Dr. Levy is a Professor of Environmental Health at the Boston University School of Public Health. His research centers on air pollution exposure assessment and health risk assessment, with a focus on urban environments and issues of heterogeneity and equity. Major research topics include evaluating spatial patterns of air pollution in complex urban terrain, developing methods to quantify the magnitude and distribution of health benefits associated with emissions controls for motor vehicles and power plants, and using systems science approaches to evaluate the influence of indoor environmental exposures on pediatric asthma in low-income housing. He has been a member of several National Research Council committees and has served on the Advisory Council on Clean Air Compliance Analysis, which provided guidance to EPA on the impact of the Clean Air Act on health, the economy and the environment. Dr. Levy co-directs the NIH/EPA Center for Disparities in Exposure and Health Effects of Multiple Environmental Stressors across the Life Course.
Center for Native American Environmental Health Equity Research
Johnnye Lewis, Ph.D.
Dr. Lewis is a professor at the College of Pharmacy, University of New Mexico Health Sciences Center. She is a toxicologist and the principal investigator for the Navajo Birth Cohort Study, a community driven study on the relationship of uranium exposures, birth outcomes and child development on Navajo Nation. She also directs the Community Environmental Health Program at the University of New Mexico. Dr. Lewis directs the NIH/EPA Center for Native American Environmental Health Equity Research, which will examine and compare mechanisms of toxicity in mining waste metal mixtures of different composition across three tribal populations.
Melissa Gonzales, Ph.D.
Dr. Gonzales is an Associate Professor in the Division of Epidemiology, Biostatistics and Preventive Medicine at the University of New Mexico Health Sciences Center.
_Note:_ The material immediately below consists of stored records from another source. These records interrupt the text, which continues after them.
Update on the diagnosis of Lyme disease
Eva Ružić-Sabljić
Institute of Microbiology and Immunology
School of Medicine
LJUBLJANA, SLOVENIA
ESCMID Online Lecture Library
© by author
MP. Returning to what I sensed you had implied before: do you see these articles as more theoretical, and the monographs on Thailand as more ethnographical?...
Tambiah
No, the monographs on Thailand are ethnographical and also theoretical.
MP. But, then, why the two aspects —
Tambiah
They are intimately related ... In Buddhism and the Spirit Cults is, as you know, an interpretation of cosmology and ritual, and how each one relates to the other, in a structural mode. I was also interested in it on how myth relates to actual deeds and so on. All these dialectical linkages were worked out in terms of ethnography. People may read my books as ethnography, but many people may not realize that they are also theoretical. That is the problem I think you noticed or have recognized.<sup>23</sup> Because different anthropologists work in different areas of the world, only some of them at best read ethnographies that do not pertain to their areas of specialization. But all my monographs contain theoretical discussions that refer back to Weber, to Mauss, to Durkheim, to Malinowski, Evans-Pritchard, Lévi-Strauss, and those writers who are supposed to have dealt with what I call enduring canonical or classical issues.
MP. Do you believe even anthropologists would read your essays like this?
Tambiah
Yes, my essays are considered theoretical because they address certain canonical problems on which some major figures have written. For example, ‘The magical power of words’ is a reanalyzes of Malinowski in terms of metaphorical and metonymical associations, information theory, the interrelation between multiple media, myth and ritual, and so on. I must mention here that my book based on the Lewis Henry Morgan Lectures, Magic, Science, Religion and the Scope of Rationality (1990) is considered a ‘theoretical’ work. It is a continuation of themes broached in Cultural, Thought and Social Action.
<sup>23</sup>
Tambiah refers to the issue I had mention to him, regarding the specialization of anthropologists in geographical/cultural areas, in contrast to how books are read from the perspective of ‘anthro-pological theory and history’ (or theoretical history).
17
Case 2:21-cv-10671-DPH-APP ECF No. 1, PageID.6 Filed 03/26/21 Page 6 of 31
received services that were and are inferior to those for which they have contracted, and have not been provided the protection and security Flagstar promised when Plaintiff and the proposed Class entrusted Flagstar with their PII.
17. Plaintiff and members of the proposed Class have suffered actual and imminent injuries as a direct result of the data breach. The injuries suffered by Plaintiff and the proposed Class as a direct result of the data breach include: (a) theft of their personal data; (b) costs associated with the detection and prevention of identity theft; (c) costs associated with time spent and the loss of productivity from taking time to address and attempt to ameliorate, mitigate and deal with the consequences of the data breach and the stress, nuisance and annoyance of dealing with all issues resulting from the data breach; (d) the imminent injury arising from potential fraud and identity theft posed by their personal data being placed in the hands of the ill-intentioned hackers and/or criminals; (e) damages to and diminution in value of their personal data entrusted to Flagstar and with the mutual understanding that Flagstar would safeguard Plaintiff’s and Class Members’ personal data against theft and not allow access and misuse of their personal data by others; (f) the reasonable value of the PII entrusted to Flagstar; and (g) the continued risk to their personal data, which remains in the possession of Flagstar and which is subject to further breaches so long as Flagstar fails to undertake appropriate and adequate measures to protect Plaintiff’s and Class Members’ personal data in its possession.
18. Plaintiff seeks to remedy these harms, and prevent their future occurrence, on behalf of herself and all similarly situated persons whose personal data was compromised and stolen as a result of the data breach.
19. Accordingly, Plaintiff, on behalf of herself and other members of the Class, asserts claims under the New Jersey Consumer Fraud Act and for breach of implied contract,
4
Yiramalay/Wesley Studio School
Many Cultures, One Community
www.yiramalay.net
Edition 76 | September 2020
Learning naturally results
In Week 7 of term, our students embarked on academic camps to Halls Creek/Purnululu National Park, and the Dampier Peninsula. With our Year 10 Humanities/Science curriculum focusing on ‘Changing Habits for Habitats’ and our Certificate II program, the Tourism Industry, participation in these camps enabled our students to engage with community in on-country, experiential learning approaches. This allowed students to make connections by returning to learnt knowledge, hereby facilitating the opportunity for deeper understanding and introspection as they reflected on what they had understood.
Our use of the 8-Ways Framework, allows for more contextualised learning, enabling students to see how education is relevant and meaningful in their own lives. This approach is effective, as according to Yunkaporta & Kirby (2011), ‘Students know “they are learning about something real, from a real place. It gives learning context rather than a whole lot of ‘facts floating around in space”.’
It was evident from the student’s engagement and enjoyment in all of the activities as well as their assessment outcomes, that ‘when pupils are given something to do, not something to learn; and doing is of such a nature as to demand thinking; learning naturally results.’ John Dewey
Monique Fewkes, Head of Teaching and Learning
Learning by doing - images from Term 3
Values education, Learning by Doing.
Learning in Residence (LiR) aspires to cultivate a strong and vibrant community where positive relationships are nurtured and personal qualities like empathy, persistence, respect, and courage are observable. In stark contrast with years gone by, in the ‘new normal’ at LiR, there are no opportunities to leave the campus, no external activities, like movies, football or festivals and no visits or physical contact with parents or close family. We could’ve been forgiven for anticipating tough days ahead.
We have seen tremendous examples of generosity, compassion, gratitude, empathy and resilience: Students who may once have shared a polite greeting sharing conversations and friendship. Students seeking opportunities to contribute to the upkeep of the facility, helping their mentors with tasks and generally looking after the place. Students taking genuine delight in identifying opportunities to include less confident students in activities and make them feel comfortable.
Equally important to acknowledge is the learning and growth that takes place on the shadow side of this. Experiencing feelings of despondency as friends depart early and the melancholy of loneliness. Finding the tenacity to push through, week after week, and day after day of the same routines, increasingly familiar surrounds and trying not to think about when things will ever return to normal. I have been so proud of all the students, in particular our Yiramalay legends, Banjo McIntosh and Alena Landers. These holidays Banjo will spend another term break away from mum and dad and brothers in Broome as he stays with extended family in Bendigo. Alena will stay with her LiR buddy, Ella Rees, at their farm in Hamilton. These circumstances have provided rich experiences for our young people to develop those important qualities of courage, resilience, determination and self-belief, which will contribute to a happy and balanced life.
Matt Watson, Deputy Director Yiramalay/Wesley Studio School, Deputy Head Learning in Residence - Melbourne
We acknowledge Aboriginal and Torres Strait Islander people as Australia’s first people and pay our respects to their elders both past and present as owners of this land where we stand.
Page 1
Her research focuses on health disparities and the effects of complex environmental exposure scenarios among New Mexico’s large and diverse Hispanic and Native American populations. She has been a member of several National Academies of Sciences committees and is an active member of the Cancer Control and Disparities Program at the UNM Cancer Center. She is an educator in the UNM School of Medicine, Inter-Professional Education, Preventive Medicine and Public Health programs. Her research and teaching objectives broadly encompass reducing uncertainty in key environmental exposures, risk and resilience factors to shape evidence-based policies and interventions. Dr. Gonzales co-directs the NIH/EPA Center for Native American Environmental Health Equity Research and co-leads the community engagement and environmental monitoring and interpretation cores.